The IEDs were all pressure-plate initiated and located within 300 metres of each other on a route known as the Bandi Barq road.
Also found, in addition to the complete devices, were two separate pressure plates and another main charge containing 5kg of explosive material.
WO2 Martin said:
This was a huge variety of IEDs, all within a short distance, and represented a real challenge for us. Our reward came when we had finished and an Afghan family came up onto the road with their herd of goats, looking around like they hadn’t trodden on the land in years.
The local people have confidence in us and our work to improve their lives and that is a great feeling.
WO2 Colin Grant, Royal Logistic Corps, who was part of the team responsible for finding the devices, said:
This has been a great number of finds - the greatest number on a route search during this tour, in fact. Twelve IEDs removed in one route search operation is outstanding.
Lieutenant Colonel Mark Davis, Royal Logistic Corps, Commanding Officer of the Counter-IED Task Force, said:
The commitment, skill and bravery of all my teams never fails to amaze me. Day after day they are deployed to dangerous areas, searching for IEDs and making them safe.
We know we are having a positive effect, not just for our own troops but also for local Afghans who approach us and express their gratitude for the UK troops helping to make their lives more bearable.
There is still much to be done but we are hugely satisfied with the progress we have made. The key ongoing effort is to continue to develop home-grown Afghan capability in the battle against IEDs and we are making great progress in that area too.
Although this search was notable for the number of devices found, it is just one of many such operations undertaken frequently by British and Afghan forces in Helmand.
In a separate incident earlier this week another route was cleared in the area of Babaji.
This operation saw members of The Royal Highland Fusiliers, 2nd Battalion The Royal Regiment of Scotland (2 SCOTS), work in conjunction with members of the Counter-IED Task Force to clear a main route.
The effort saw a company from 2 SCOTS respond to insurgent resistance by manoeuvring into a known insurgent area to keep the fight away from the team of specialists clearing the route.
As a result, not only was the route cleared and three pressure-pad devices removed, but two insurgents were detained, and a rocket-propelled grenade (RPG) launcher and associated ammunition seized.
Later on, a number of locals came to the scene to thank the British troops. One local man said:
The insurgents regularly come into the village and threaten us. Thanks to ISAF and the ANP [Afghan National Police] we can now move around more freely without fear of being blown up and threatened by the insurgents.
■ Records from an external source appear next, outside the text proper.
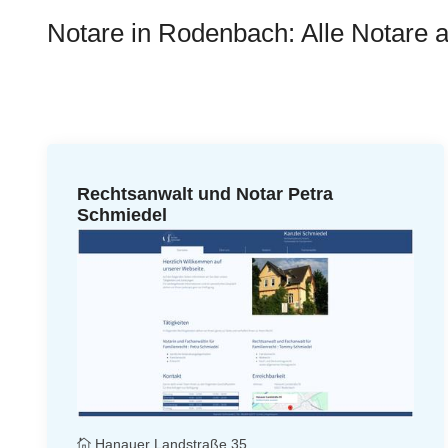
Notare in Rodenbach: Alle Notare a
Rechtsanwalt und Notar Petra
Schmiedel
Hanauer Landstraße 35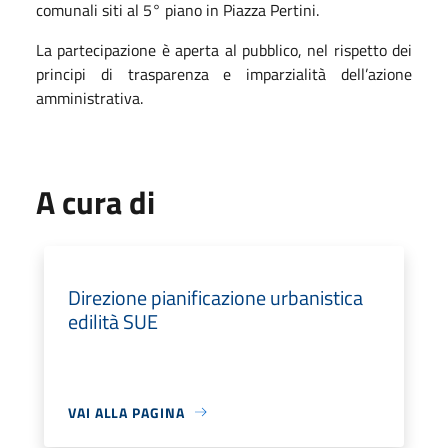
comunali siti al 5° piano in Piazza Pertini.
La partecipazione è aperta al pubblico, nel rispetto dei
principi di trasparenza e imparzialità dell’azione
amministrativa.
A cura di
Direzione pianificazione urbanistica
edilità SUE
VAI ALLA PAGINA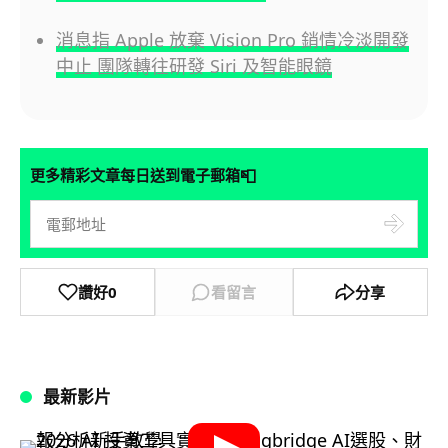
消息指 Apple 放棄 Vision Pro 銷情冷淡開發
中止 團隊轉往研發 Siri 及智能眼鏡
📮
更多精彩文章每日送到電子郵箱
讚好
0
看留言
分享
最新影片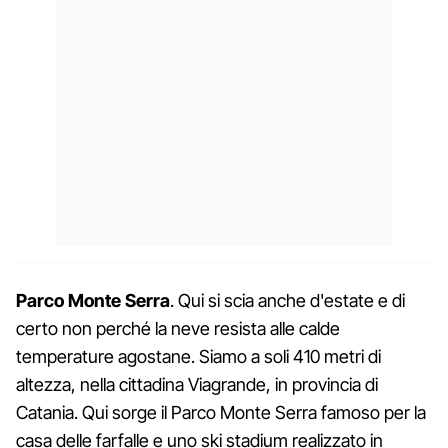
Parco Monte Serra
. Qui si scia anche d'estate e di
certo non perché la neve resista alle calde
temperature agostane. Siamo a soli 410 metri di
altezza, nella cittadina Viagrande, in provincia di
Catania. Qui sorge il Parco Monte Serra famoso per la
casa delle farfalle e uno ski stadium realizzato in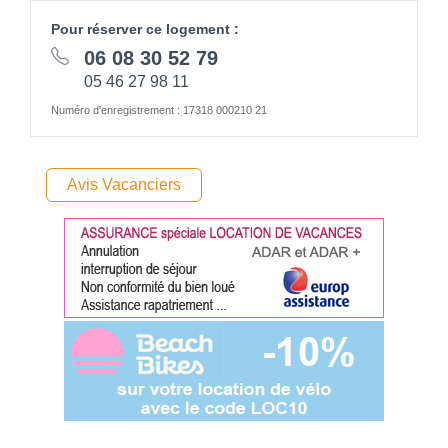
Pour réserver ce logement :
06 08 30 52 79
05 46 27 98 11
Numéro d'enregistrement : 17318 000210 21
Avis Vacanciers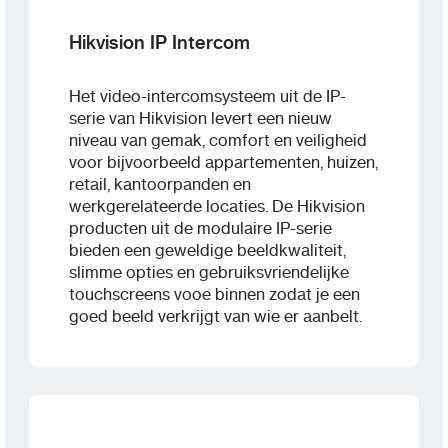
Hikvision IP Intercom
Het video-intercomsysteem uit de IP-
serie van Hikvision levert een nieuw
niveau van gemak, comfort en veiligheid
voor bijvoorbeeld appartementen, huizen,
retail, kantoorpanden en
werkgerelateerde locaties. De Hikvision
producten uit de modulaire IP-serie
bieden een geweldige beeldkwaliteit,
slimme opties en gebruiksvriendelijke
touchscreens vooe binnen zodat je een
goed beeld verkrijgt van wie er aanbelt.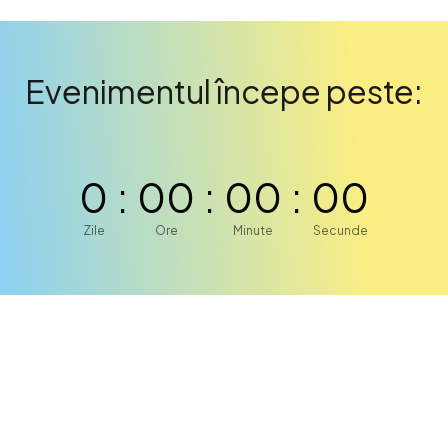
Evenimentul începe peste:
0
:
0
0
:
0
0
:
0
0
Zile
Ore
Minute
Secunde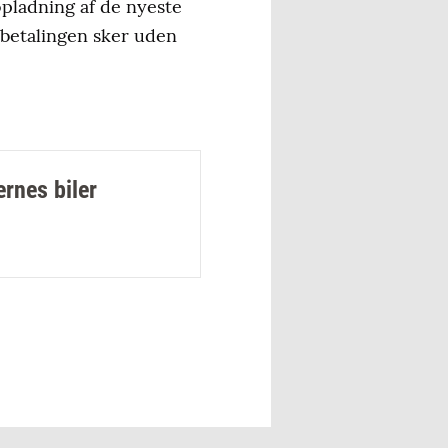
opladning af de nyeste
 betalingen sker uden
ernes biler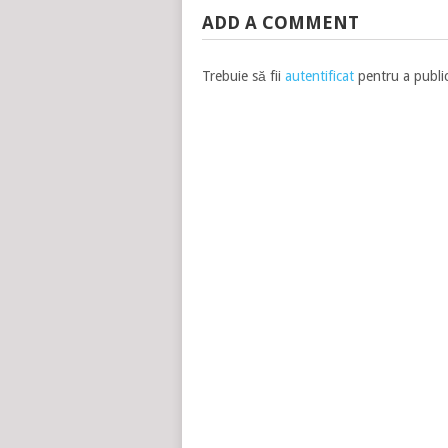
ADD A COMMENT
Trebuie să fii
autentificat
pentru a publi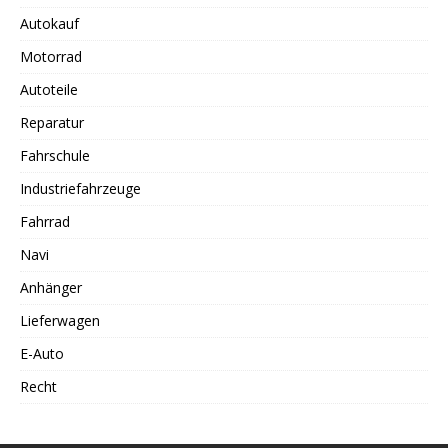
Autokauf
Motorrad
Autoteile
Reparatur
Fahrschule
Industriefahrzeuge
Fahrrad
Navi
Anhänger
Lieferwagen
E-Auto
Recht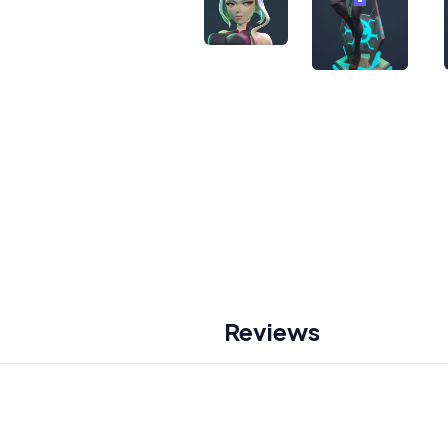
Reviews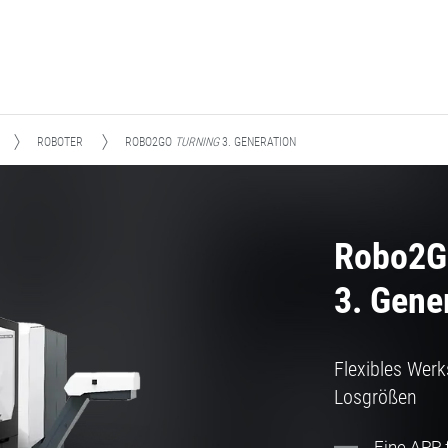
ROBOTER
ROBO2GO
TURNING
3. GENERATION
Robo2
3. Gene
Flexibles Werk
Losgrößen
Eine APP f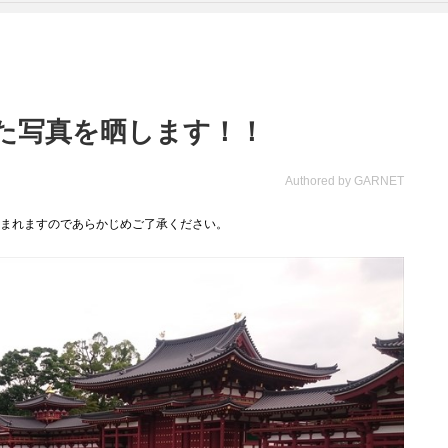
！撮った写真を晒します！！
Authored by GARNET
まれますのであらかじめご了承ください。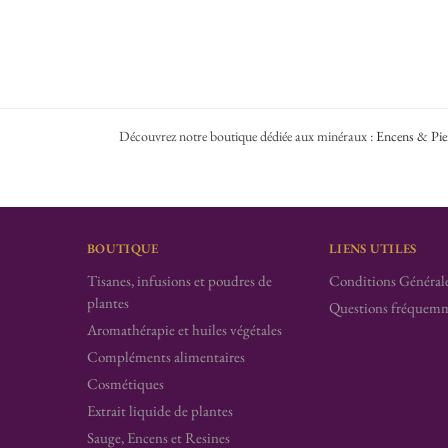
Découvrez notre boutique dédiée aux minéraux :
Encens & Pie
BOUTIQUE
LIENS UTILES
Tisanes, infusions et poudres de
Conditions Générale
plantes
Questions fréquemm
Aromathérapie et huiles végétales
Compléments alimentaires
Cosmétiques
Extrait liquide de plantes
Sauge, Encens et Resines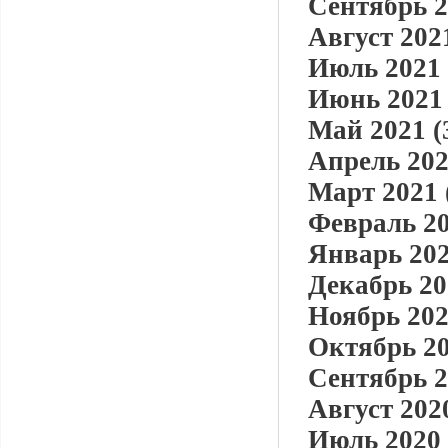
Сентябрь 2
Август 2021
Июль 2021 
Июнь 2021 
Май 2021 (
Апрель 202
Март 2021 
Февраль 20
Январь 202
Декабрь 20
Ноябрь 202
Октябрь 20
Сентябрь 2
Август 2020
Июль 2020 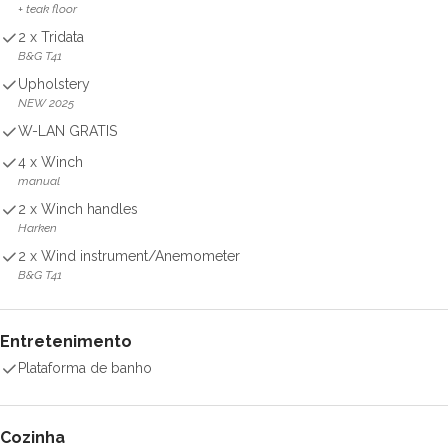
+ teak floor
2 x Tridata
B&G T41
Upholstery
NEW 2025
W-LAN GRATIS
4 x Winch
manual
2 x Winch handles
Harken
2 x Wind instrument/Anemometer
B&G T41
Entretenimento
Plataforma de banho
Cozinha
Captain James Collinge of C Company, 2 SCOTS, said:
This operation successfully cleared a route of IEDs, which will provide the locals with better access to their homes and the main routes.
The insurgents suffered defeat following the arrest of two of their fighters and the recovery of an RPG and ammunition. We will capitalise on this achievement by keeping the insurgents away and bringing development and security in.